*** Opening Information given ***
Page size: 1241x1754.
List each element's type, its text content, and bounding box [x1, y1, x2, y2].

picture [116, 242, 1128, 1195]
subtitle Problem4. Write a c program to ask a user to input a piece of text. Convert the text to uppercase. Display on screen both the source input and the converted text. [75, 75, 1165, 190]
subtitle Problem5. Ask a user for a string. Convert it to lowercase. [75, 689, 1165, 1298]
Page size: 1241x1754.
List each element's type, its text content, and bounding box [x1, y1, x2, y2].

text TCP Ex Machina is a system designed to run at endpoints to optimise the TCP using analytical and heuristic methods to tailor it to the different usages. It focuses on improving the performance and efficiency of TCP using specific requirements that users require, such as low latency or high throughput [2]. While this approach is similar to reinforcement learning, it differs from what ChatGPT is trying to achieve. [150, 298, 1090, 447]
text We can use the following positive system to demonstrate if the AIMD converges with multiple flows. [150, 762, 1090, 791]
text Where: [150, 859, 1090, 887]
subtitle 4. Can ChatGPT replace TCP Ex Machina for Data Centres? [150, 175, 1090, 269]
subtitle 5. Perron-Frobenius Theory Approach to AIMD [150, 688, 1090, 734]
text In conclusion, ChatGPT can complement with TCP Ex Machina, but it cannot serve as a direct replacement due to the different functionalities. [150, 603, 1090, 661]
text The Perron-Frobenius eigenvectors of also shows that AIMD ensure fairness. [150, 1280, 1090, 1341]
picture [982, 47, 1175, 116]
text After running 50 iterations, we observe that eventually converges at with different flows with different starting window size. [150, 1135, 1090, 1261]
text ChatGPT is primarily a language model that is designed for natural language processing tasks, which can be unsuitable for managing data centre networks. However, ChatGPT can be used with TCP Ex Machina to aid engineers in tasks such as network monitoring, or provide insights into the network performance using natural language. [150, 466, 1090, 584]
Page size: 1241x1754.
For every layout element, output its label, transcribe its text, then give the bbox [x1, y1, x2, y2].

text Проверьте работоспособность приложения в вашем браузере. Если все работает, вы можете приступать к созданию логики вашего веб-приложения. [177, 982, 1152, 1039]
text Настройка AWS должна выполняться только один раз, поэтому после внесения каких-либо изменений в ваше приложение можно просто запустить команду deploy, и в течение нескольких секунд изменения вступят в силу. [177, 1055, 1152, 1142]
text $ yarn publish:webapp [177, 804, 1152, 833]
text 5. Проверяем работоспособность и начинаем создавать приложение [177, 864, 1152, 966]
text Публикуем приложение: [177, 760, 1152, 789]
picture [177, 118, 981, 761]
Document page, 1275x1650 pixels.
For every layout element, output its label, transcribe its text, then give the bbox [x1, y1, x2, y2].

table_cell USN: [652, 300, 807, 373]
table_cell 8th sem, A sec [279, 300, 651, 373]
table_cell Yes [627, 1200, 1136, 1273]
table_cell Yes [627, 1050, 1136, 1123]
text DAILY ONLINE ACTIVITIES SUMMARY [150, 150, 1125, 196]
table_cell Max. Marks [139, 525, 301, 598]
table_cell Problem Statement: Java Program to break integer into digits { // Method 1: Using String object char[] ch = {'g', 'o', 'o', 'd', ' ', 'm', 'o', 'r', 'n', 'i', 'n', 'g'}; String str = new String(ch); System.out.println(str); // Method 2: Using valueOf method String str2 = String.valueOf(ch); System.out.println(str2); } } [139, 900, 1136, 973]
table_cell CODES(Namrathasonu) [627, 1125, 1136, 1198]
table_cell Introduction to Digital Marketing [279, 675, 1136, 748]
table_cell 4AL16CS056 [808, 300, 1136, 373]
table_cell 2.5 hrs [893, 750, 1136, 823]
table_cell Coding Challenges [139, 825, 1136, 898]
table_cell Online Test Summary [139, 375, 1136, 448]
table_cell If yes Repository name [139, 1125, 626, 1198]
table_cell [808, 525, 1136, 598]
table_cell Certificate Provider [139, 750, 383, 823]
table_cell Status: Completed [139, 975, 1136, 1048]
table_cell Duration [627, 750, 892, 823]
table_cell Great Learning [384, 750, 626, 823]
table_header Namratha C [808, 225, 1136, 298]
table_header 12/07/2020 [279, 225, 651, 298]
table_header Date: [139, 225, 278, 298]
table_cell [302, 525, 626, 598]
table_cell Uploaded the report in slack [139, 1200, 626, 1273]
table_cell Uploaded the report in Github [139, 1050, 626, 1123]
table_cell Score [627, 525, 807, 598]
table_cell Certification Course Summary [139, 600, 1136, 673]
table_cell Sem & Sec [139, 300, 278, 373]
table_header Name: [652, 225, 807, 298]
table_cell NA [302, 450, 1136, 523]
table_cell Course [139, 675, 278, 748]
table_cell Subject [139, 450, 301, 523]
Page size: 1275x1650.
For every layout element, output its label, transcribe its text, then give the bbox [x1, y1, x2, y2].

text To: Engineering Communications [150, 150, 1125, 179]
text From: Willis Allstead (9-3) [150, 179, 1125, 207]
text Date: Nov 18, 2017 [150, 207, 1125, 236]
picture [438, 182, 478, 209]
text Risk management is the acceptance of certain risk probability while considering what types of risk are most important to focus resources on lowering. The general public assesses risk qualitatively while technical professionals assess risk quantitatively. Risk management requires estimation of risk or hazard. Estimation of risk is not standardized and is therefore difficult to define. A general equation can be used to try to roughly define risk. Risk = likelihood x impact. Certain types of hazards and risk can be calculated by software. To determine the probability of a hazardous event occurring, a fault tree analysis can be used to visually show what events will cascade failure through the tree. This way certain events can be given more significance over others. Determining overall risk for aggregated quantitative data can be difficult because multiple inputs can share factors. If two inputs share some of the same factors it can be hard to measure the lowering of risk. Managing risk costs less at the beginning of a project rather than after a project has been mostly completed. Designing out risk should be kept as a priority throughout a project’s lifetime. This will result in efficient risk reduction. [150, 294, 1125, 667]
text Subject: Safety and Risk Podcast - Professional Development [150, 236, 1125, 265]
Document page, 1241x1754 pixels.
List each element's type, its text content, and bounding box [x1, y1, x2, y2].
*** Closing Information given ***
● **Exercise description**
Scan the entries above and show each line that contains the word "Document".

● **Answer to the exercise**
Document page, 1275x1650 pixels.
Document page, 1241x1754 pixels.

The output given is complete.